Question About Skillet Cooking

Quick question…

Is it ok to cook pork chops, steaks, etc. in a skillet with Pam spray? How much different (if at all) is this than cooking them in the Foreman grill? I know cooking them in oil can’t be good, but is Pam ok?

Thanks!

Olive oil, my friend.

-Nate

Heh.

Nate brace yourself for the posts telling you that olive oil is bad to fry with because of its…guess it would be called low smoke point…or whatever you call the point the stuff oxidizes. OPtions for frying in general (not specific to this post):

–small amount butter (oh the horror)
–coconut oil
–Canola oil? This may have higher oxidizing point (I’m sure someone will chime in with the answer.

or perhaps use low to moderate heat and use olive oil.

I’d vote on the coconut oil.

I vote for a non stick pan and NO added fat at all. Maybe a light bit of Pam if needed and add the good fats Later, ontop, with ther veggies etc.

I dont understand why people have it stuck in thier head they have to pan fry with added oil?? Hmm.

i think considering your fry fat as a source of dietary fat as a whole is kinda pointless. for one the heating pretty much destroys it . for two if you’re sautee-ing , or even full on frying correctly, the food will absorb very, very little fat anyway. personally,nothing beats butter for meat. safflower oil for stir fry.

otherwise get a cast iron grill-pan. one spray of pam right on the meat. there ya go. hope you got a good hood.

[quote]ScottL wrote:
Heh.

Nate brace yourself for the posts telling you that olive oil is bad to fry with because of its…guess it would be called low smoke point…or whatever you call the point the stuff oxidizes.
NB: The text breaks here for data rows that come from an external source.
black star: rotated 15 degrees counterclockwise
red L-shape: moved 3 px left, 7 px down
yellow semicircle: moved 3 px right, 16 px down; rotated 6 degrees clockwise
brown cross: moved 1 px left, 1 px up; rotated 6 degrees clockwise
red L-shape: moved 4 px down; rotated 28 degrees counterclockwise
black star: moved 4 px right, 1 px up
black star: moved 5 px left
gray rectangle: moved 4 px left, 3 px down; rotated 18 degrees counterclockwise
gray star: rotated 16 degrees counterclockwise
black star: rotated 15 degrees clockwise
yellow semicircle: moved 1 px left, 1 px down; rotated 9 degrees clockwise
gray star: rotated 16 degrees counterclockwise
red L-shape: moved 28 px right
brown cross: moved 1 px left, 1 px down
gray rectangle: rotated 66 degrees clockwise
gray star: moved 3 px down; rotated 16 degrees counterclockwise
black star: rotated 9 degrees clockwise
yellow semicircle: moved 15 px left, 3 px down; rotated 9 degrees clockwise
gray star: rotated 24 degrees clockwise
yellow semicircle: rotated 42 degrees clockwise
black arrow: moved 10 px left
OPtions for frying in general (not specific to this post):

–small amount butter (oh the horror)
–coconut oil
–Canola oil? This may have higher oxidizing point (I’m sure someone will chime in with the answer.

or perhaps use low to moderate heat and use olive oil.

[/quote]

Touche. Thanks.

-Nate

Thanks for the help, guys!

Rather than pan fry anything, I spray steak/chops/fish with a bit of olive oil, throw on salt, pepper, Emeril’s seasoning and stick the food in the pan (don’t use non stick) under the broiler in the oven. The excess fat drips off and the high heat seals in the moisture and gives the outside of the meat a nice crust. Just like an outdoor grill. Be careful though, use a fan to vent off any smoke so you don’t set off the smoke alarms.